Положение Салтыкова еще смягчалось тем, что к нему очень хорошо относилось местное общество. Его всюду звали, начиная с высших административных лиц, и везде он был желанным гостем. Чаще других он бывал в доме вятского вице-губернатора Болтина, где скоро сделался своим человеком и на одной из дочерей которого, Елизавете Аполлоновне, впоследствии женился. Вспоминая те годы, Елизавета Аполлоновна говорит, что он чувствовал себя у них вполне хорошо, подолгу разговаривал с их матерью, шутил и беседовал с ними (она и сестра ее были в то время еще девочками), вообще, бывал весел, хотя и тогда она не помнит, чтобы он смеялся, как другие: “у него смеялись только глаза”. Отправляясь всей семьей кататься, они почти всегда заезжали за ним и брали его с собою; при этом иногда находили его в забавном положении: он не мог ехать, потому что оказывался заперт и не мог выйти из дома; старый человек, который жил у него, отлучаясь ненадолго куда-нибудь в лавку, обыкновенно запирал дом и его там. И Салтыков на это не сердился, а только в комическом виде сообщал из окна о своем положении. Обращал он внимание и на учебные занятия молодых девушек, и так как в то время не было хорошего учебника по русской истории, то он и составил специально для них “Краткую историю России”. Написанная по разным источникам и доведенная до Петра I, рукопись эта состоит из сорока довольно мелко написанных листов и стоила немалого труда.
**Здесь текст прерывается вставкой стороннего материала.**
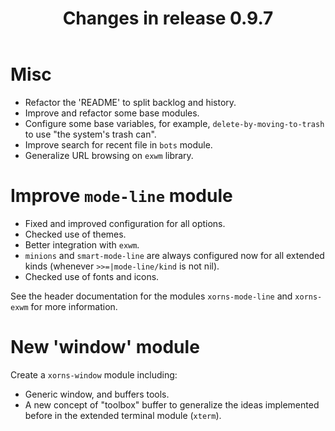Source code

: #+TITLE: Changes in release 0.9.7

* Misc

- Refactor the 'README' to split backlog and history.
- Improve and refactor some base modules.
- Configure some base variables, for example, =delete-by-moving-to-trash= to
  use "the system's trash can".
- Improve search for recent file in =bots= module.
- Generalize URL browsing on =exwm= library.

* Improve =mode-line= module

- Fixed and improved configuration for all options.
- Checked use of themes.
- Better integration with =exwm=.
- =minions= and =smart-mode-line= are always configured now for all extended
  kinds (whenever =>>=|mode-line/kind= is not nil).
- Checked use of fonts and icons.

See the header documentation for the modules =xorns-mode-line= and
=xorns-exwm= for more information.

* New 'window' module

Create a =xorns-window= module including:
- Generic window, and buffers tools.
- A new concept of "toolbox" buffer to generalize the ideas implemented before
  in the extended terminal module (=xterm=).
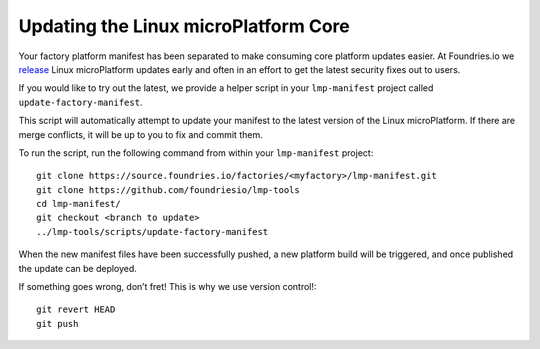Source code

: Updating the Linux microPlatform Core
=====================================

Your factory platform manifest has been separated to make consuming core
platform updates easier. At Foundries.io we `release`_ Linux microPlatform
updates early and often in an effort to get the latest security fixes out to
users.

.. _release:
   https://github.com/foundriesio/lmp-manifest/releases

If you would like to try out the latest, we provide a helper script in your ``lmp-manifest`` project called ``update-factory-manifest``.

This script will automatically attempt to update your manifest to the latest version of the Linux microPlatform. If there are merge conflicts, it will be up to you to fix and commit them.

To run the script, run the following command from within your ``lmp-manifest`` project::

  git clone https://source.foundries.io/factories/<myfactory>/lmp-manifest.git
  git clone https://github.com/foundriesio/lmp-tools
  cd lmp-manifest/
  git checkout <branch to update>
  ../lmp-tools/scripts/update-factory-manifest

When the new manifest files have been successfully pushed, a new platform build will be triggered, and once published the update can be deployed.

If something goes wrong, don’t fret! This is why we use version control!::

  git revert HEAD
  git push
Хотя это представляет собой простое сжатое изложение событий, но Салтыков старался не упустить в нем ничего существенного и отметил самый дух событий и значение их для народа. Таким образом, например, у него изложено царствование Иоанна Грозного, общее направление внутренних реформ которого, особенно в лучшую эпоху (1547–1560), имело в виду подавление боярского произвола и озлобление которого он объясняет постоянным противодействием, корыстолюбием и непониманием государственных интересов со стороны окружавшей его среды. Писал Салтыков “Краткую историю России” отчасти в Вятке, а отчасти в тверской своей деревне, куда ему позволили на некоторое время съездить, и посылал ее оттуда в Вятку по частям.